November 25th Meeting
“Horse Racing: A Family Affair”
On Monday, November 25th, Joyce Church, retired teacher and former girl jockey will present the program, “Horse Racing: A Family Affair,” to Sumner County Historical and Genealogical Society members and guests at 6:30 p.m., at the Wellington Senior Center, 308 S. Washington, Wellington. Visitors are welcome; no charge for the program. For possible weather cancellations, contact SCHGS President Jane Moore at 620-447-3266.

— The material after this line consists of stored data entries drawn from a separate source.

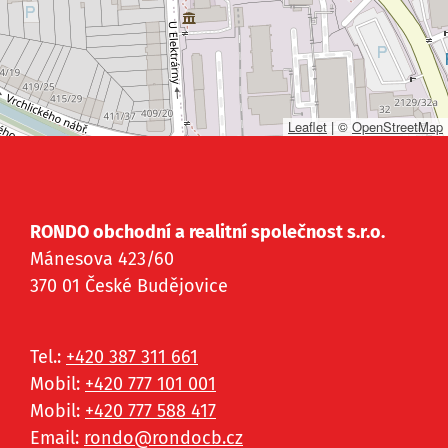
Leaflet
|
©
OpenStreetMap
RONDO obchodní a realitní společnost s.r.o.
Mánesova 423/60
370 01 České Budějovice
Tel.:
+420 387 311 661
Mobil:
+420 777 101 001
Mobil:
+420 777 588 417
Email:
rondo@
rondocb.cz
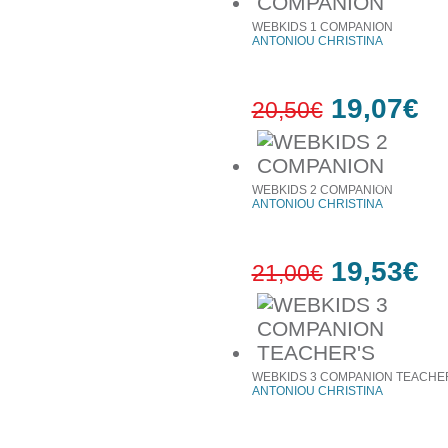
WEBKIDS 1 COMPANION
ANTONIOU CHRISTINA
19,07€
20,50€
7%
έκπτωση
WEBKIDS 2 COMPANION
ANTONIOU CHRISTINA
19,53€
21,00€
7%
έκπτωση
WEBKIDS 3 COMPANION TEACHE
ANTONIOU CHRISTINA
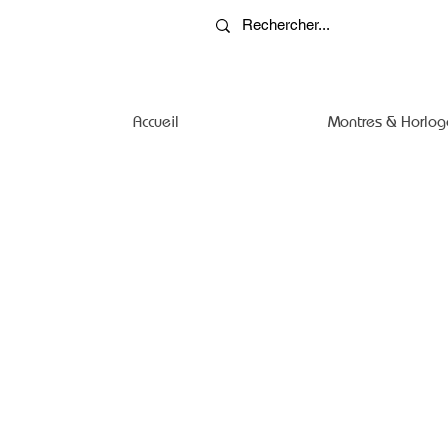
Accueil
Montres & Horlog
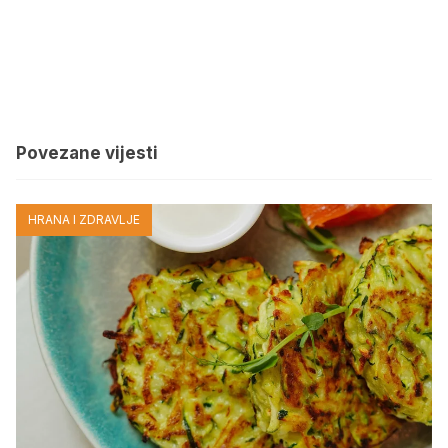
Povezane vijesti
HRANA I ZDRAVLJE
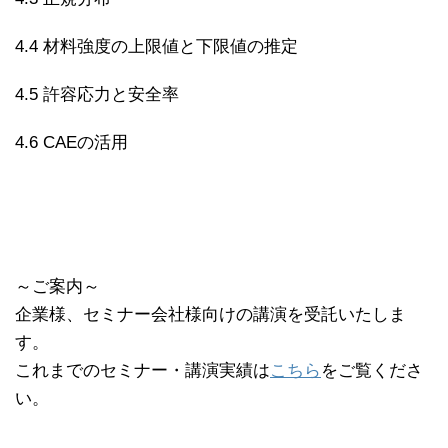
4.4 材料強度の上限値と下限値の推定
4.5 許容応力と安全率
4.6 CAEの活用
～ご案内～
企業様、セミナー会社様向けの講演を受託いたしま
す。
これまでのセミナー・講演実績は
こちら
をご覧くださ
い。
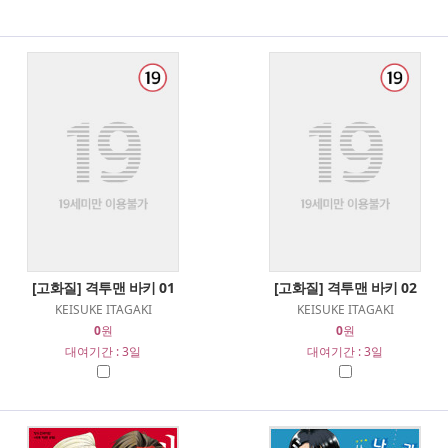
[고화질] 격투맨 바키 01
[고화질] 격투맨 바키 02
KEISUKE ITAGAKI
KEISUKE ITAGAKI
0
원
0
원
대여기간 : 3일
대여기간 : 3일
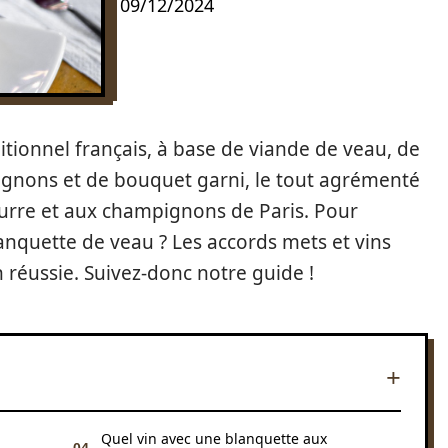
09/12/2024
itionnel français, à base de viande de veau, de
’oignons et de bouquet garni, le tout agrémenté
eurre et aux champignons de Paris. Pour
anquette de veau ? Les accords mets et vins
réussie. Suivez-donc notre guide !
Quel vin avec une blanquette aux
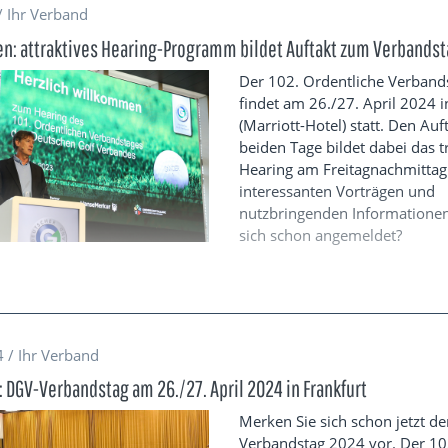
/ Ihr Verband
en: attraktives Hearing-Programm bildet Auftakt zum Verbands
Der 102. Ordentliche Verband
findet am 26./27. April 2024 i
(Marriott-Hotel) statt. Den Auf
beiden Tage bildet dabei das tr
Hearing am Freitagnachmittag
interessanten Vorträgen und
nutzbringenden Informationen
sich schon angemeldet?
 / Ihr Verband
: DGV-Verbandstag am 26./27. April 2024 in Frankfurt
Merken Sie sich schon jetzt d
Verbandstag 2024 vor. Der 10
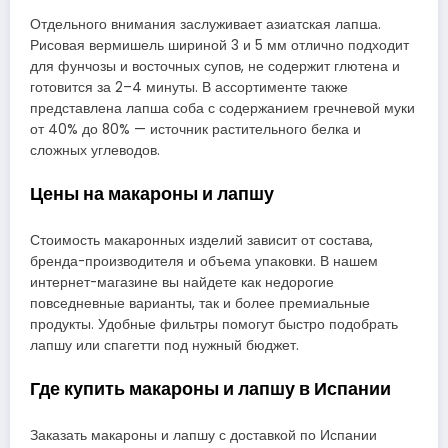
Отдельного внимания заслуживает азиатская лапша.
Рисовая вермишель шириной 3 и 5 мм отлично подходит
для фунчозы и восточных супов, не содержит глютена и
готовится за 2–4 минуты. В ассортименте также
представлена лапша соба с содержанием гречневой муки
от 40% до 80% — источник растительного белка и
сложных углеводов.
Цены на макароны и лапшу
Стоимость макаронных изделий зависит от состава,
бренда-производителя и объема упаковки. В нашем
интернет-магазине вы найдете как недорогие
повседневные варианты, так и более премиальные
продукты. Удобные фильтры помогут быстро подобрать
лапшу или спагетти под нужный бюджет.
Где купить макароны и лапшу в Испании
Заказать макароны и лапшу с доставкой по Испании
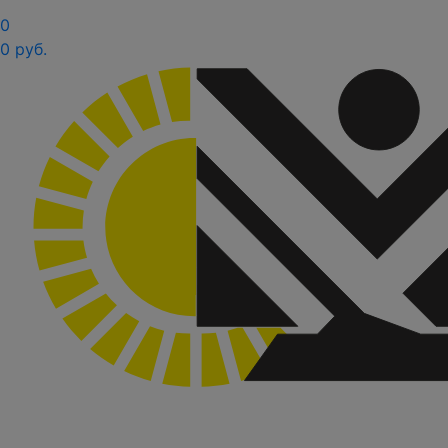
0
0 руб.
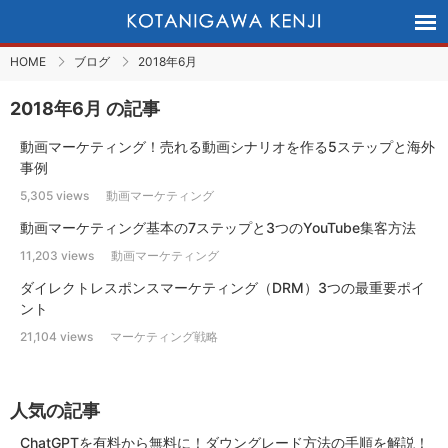
HOME
ブログ
2018年6月
2018年6月 の記事
動画マーケティング！売れる動画シナリオを作る5ステップと海外
事例
5,305 views
動画マーケティング
動画マーケティング基本の7ステップと3つのYouTube集客方法
11,203 views
動画マーケティング
ダイレクトレスポンスマーケティング（DRM）3つの最重要ポイ
ント
21,104 views
マーケティング戦略
人気の記事
ChatGPTを有料から無料に！ダウングレード方法の手順を解説！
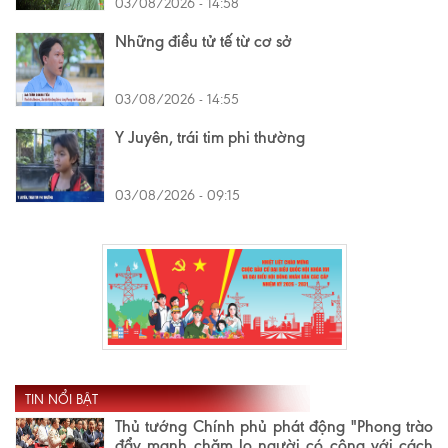
03/08/2026 - 14:58
Những điều tử tế từ cơ sở
03/08/2026 - 14:55
Y Juyên, trái tim phi thường
03/08/2026 - 09:15
TIN NỔI BẬT
Thủ tướng Chính phủ phát động "Phong trào
đẩy mạnh chăm lo người có công với cách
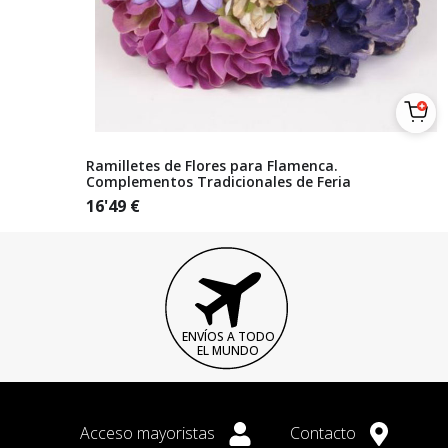
Ramilletes de Flores para Flamenca.
Complementos Tradicionales de Feria
16'49
€
ENVÍOS A TODO
EL MUNDO
Acceso mayoristas
Contacto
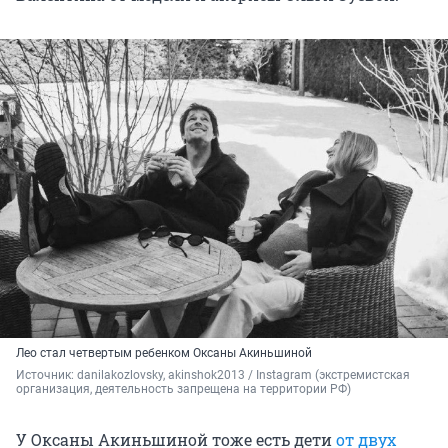
Лео стал четвертым ребенком Оксаны Акиньшиной
Источник: 
danilakozlovsky, akinshok2013 / Instagram (экстремистская 
организация, деятельность запрещена на территории РФ)
У Оксаны Акиньшиной тоже есть дети
от двух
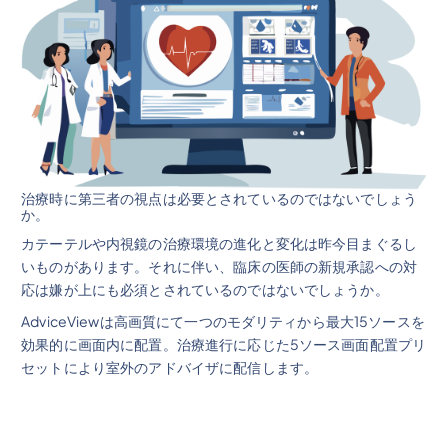
治療時に第三者の視点は必要とされているのではないでしょう
か。
カテーテルや内視鏡の治療環境の進化と変化は昨今目まぐるし
いものがあります。それに伴い、臨床の医師の新規承認への対
応は嫌が上にも必須とされているのではないでしょうか。
AdviceViewは高画質にて一つのモダリティから最大15ソースを
効果的に画面内に配置。治療進行に応じた5ソース画面配置プリ
セットにより室外のアドバイザに配信します。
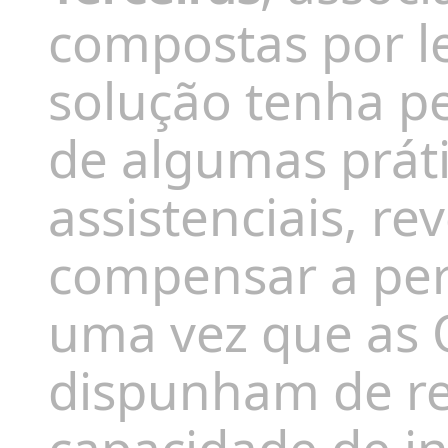
compostas por l
solução tenha p
de algumas práti
assistenciais, re
compensar a per
uma vez que as 
dispunham de re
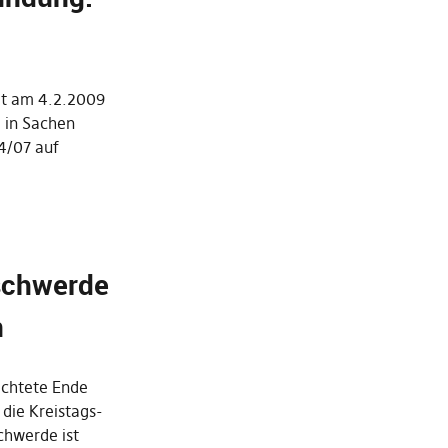
at am 4.2.2009
 in Sachen
4/07 auf
schwerde
n
ichtete Ende
die Kreistags-
chwerde ist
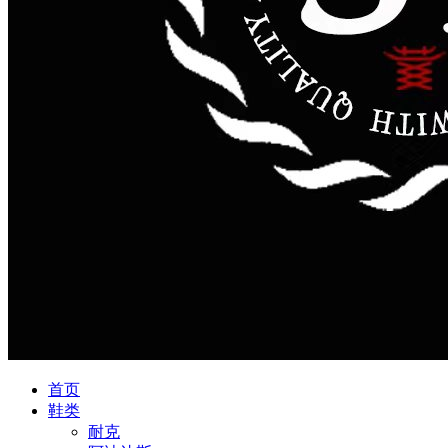
首页
鞋类
耐克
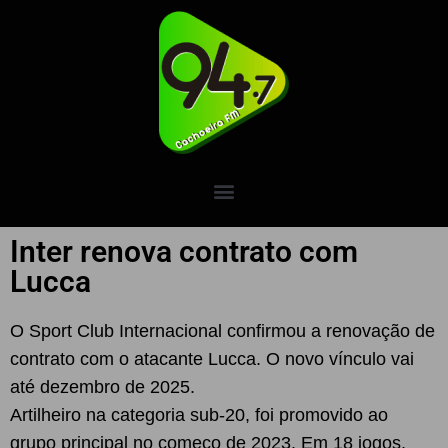
Inter renova contrato com
Lucca
O Sport Club Internacional confirmou a renovação de
contrato com o atacante Lucca. O novo vínculo vai
até dezembro de 2025.
Artilheiro na categoria sub-20, foi promovido ao
grupo principal no começo de 2023. Em 18 jogos,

In 1946, wearing maroon and pink racing silks, a skullcap, and wielding a bat, fourteen-year-old Joyce Riggs Church began her short career as a ‘bush’ jockey, racing her father’s thoroughbreds on small ‘bush’ tracks. Church and her sister raced in several Kansas towns, including their home town of Conway Springs, Anthony, Burden, Garden City, Emporia, and many other towns in Kansas, Oklahoma, Nebraska, New Mexico, Missouri and Illinois.
Church, a genealogist, was surprised to find that breeding horses and racing them was ‘in their genes.’ Her research turned up that not only had her grandfather bred and sold mules by the train car load, ancestors before him had also bred mules and pacing and trotting horses.
“Dad grew up in that atmosphere,” Church said, adding that it was her father’s dream to breed and race thoroughbreds and after her folks bought four colts and a stallion from a man in Fairfax, Oklahoma, her father needed jockeys, so he enlisted the help of his two daughters.
“Mother never wanted us to ride,” Church said, adding that although her father allowed them to race, her parents were very protective and she and her sister were not allowed to hang out with other jockeys in the barns where there was drinking and gambling.
“Racing was a family affair,” Church said, adding that the entire family traveled to the races with the horses. The horses traveled in the back of a wheat truck, and her mother drove the car.
Church said that her mother packed picnic baskets with fried chicken and cherry pie, and the family picnicked on the race track grounds, and often spent the night in the back of the wheat truck with a tarp strung over the stock racks to keep off the rain.
Although Church went off to college when she was 16 years old, she came home on weekends to race, and at times lived at home and drove back and forth to school at Friends so that she could continue to ride. Church stopped racing when she was twenty-nine years old, and married in 1963.
“Before that, I ran around so much I didn't have time to get married,” Church said.
Church said she “had had some accidents,” and been knocked out and taken to the hospital by ambulance, but had never broken a bone. But Church added that 1976 was a bad year for the Riggs family when her sister was killed in June at Churchill Downs at the age of 37, and her father died later that year.
Church will bring photographs and other racing memorabilia to share with the group, as well as the book “The Boys From the Bushes” by Lou Dean, a book about ‘bush racing’ that shares stories from Church and other ‘Bush’ jockeys.